Summary of the data:

  • Generators for streaming data.
  • Context manager, open a file connection.
  • Use generator function to load data.
  • Use a dictionary to store result.
Advertisements

Day 41: Write Generator Function

What is generator function?

– It produces generator object when it called.
– It defines like general function using def keyword.
– Its return value is using yield keyword. It yields a sequence of values instead of a single value.

How to build a generator?

A generator function is defined as you do a regular function, but whenever it generates a value, it uses the keyword yield instead of return. Let us look at the exercise in DataCamp’s tutorial which walk me through how to write generator function in Python.

The instructions as below:
1. Complete the function header for the function get_lengths() that has a single parameter, input_list.
2. In the for loop in the function definition, yield the length of the strings in input_list.
3. Complete the iterable part of the for loop for printing the values generated by the get_lengths() generator function. Supply the call to get_lengths(), passing in the list lannister.

The code as below:

# Create a list of strings
lannister = ['cersei', 'jaime', 'tywin', 'tyrion', 'joffrey']

# Define generator function get_lengths
def get_lengths(input_list):
    """Generator function that yields the
    length of the strings in input_list."""

    # Yield the length of a string
    for person in input_list:
        yield len(person)

# Print the values generated by get_lengths()
for value in get_lengths(lannister):
    print(value)

#Output:
#6
#5
#5
#6
#7

Summary of the day:

  • Generator function.
  • Keyword: yield.

Day 41: Introduction to Generator in Python

Generator has some connections with list comprehension. Still remember, the list comprehension is using square brackets [].

Generator expression
Instead of using square brackets, it uses normal brackets. When I execute the code, it creates generator object.

The syntax:

( output expression for iterator variable in iterable )

What is this generator?
It is same as list comprehension except it does not store the list in the memory.

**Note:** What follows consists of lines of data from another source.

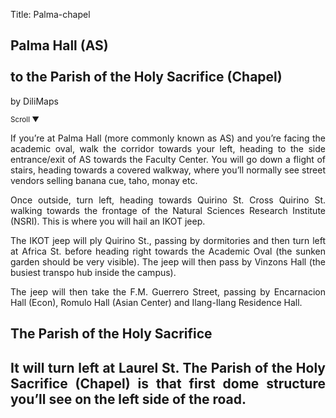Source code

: Title: Palma-chapel

<section id='cover' class='cover active'>
<h1> Palma Hall (AS)  <br><br>to the Parish of the Holy Sacrifice (Chapel) </h1>
<p align='justify'>by DiliMaps </p>
<small class='scroll'>Scroll ▼</small>
</section>

<section id='as'>
<p align='justify'>If you’re at Palma Hall (more commonly known as AS) and you’re facing the academic oval, walk the corridor towards your left, heading to the side entrance/exit of AS towards the Faculty Center. You will go down a flight of stairs, heading towards a covered walkway, where you’ll normally see street vendors selling banana cue, taho, monay etc.  
</p>
</section>

<section id='nsri'>
<p align='justify'>Once outside, turn left, heading towards Quirino St. Cross Quirino St. walking towards the frontage of the Natural Sciences Research Institute (NSRI). This is where you will hail an IKOT jeep.
</p>
</section>

<section id='vinzons'>
<p align='justify'>The IKOT jeep will ply Quirino St., passing by dormitories and then turn left at Africa St. before heading right towards the Academic Oval (the sunken garden should be very visible). The jeep will then pass by Vinzons Hall (the busiest transpo hub inside the campus). 
</p>
</section>

<section id='romulo'>
<p align='justify'>The jeep will then take the F.M. Guerrero Street, passing by Encarnacion Hall (Econ), Romulo Hall (Asian Center) and Ilang-Ilang Residence Hall.
</p>
</section>

<section id='chapel'>
<h1> The Parish of the Holy Sacrifice <h1>
<p align='justify'>It will turn left at Laurel St. The Parish of the Holy Sacrifice (Chapel) is that first dome structure you’ll see on the left side of the road.
</p>
</section>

List comprehensions vs generators vs dict comprehensions

So now, there are three things to remember, their differences,
– List comprehension returns a list.
– Dict comprehension returns a dictionary.
– Generator returns generator object.

Generator is good to use when we want to generate a large volume of data, example, a range of 10*10000000. List comprehension may cause the server out of memory. However, generator will be able to do so because it has not yet generated the entire list.

List comprehensions and generator expressions look very similar in their syntax, except for the use of parentheses () in generator expressions and brackets [] in list comprehensions. Both can be iterated over.

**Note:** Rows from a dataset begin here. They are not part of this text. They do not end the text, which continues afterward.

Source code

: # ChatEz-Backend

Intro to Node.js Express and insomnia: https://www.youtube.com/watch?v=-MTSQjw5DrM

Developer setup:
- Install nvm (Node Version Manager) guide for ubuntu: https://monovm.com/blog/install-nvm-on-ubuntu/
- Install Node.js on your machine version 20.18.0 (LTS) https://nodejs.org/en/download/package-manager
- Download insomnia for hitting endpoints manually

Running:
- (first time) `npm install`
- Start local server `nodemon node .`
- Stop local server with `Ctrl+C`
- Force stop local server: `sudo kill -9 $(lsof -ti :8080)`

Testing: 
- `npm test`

Below is an example from DataCamp whereby, it creates generator object using bracket () and combines with next() method which I learned from the iterators to iterate each element and print the first 5 values out of the range 0 to 50. The remaining values are then print out using the for loop statement. Let see the codes below:

# Create generator object: result
result = (num for num in range(0,31))

# Print the first 5 values
print(next(result))
print(next(result))
print(next(result))
print(next(result))
print(next(result))

# Print the rest of the values
for value in result:
    print(value)

Next, what we can apply in list comprehension such as conditionals in list comprehension, it applies to generator expression.

Changing the output in generator expressions
It works similarly as the list comprehension, we are able to add to the output expression of a generator expression. Example as below:

# Create a list of strings: lannister
lannister = ['cersei', 'jaime', 'tywin', 'tyrion', 'joffrey']

# Create a generator object: lengths
lengths = (len(person) for person in lannister)

# Iterate over and print the values in lengths
for value in lengths:
    print(value)

It generates lengths of each string in the list. Then, uses the for loop statement to print out the value in the generator object.

Lastly, generator function which produces generator object when it called. I will cover generator function in my next entry.

Summary of the day:

  • Generators in Python.
  • List comprehensions vs generators.
  • Conditionals in generator expressions.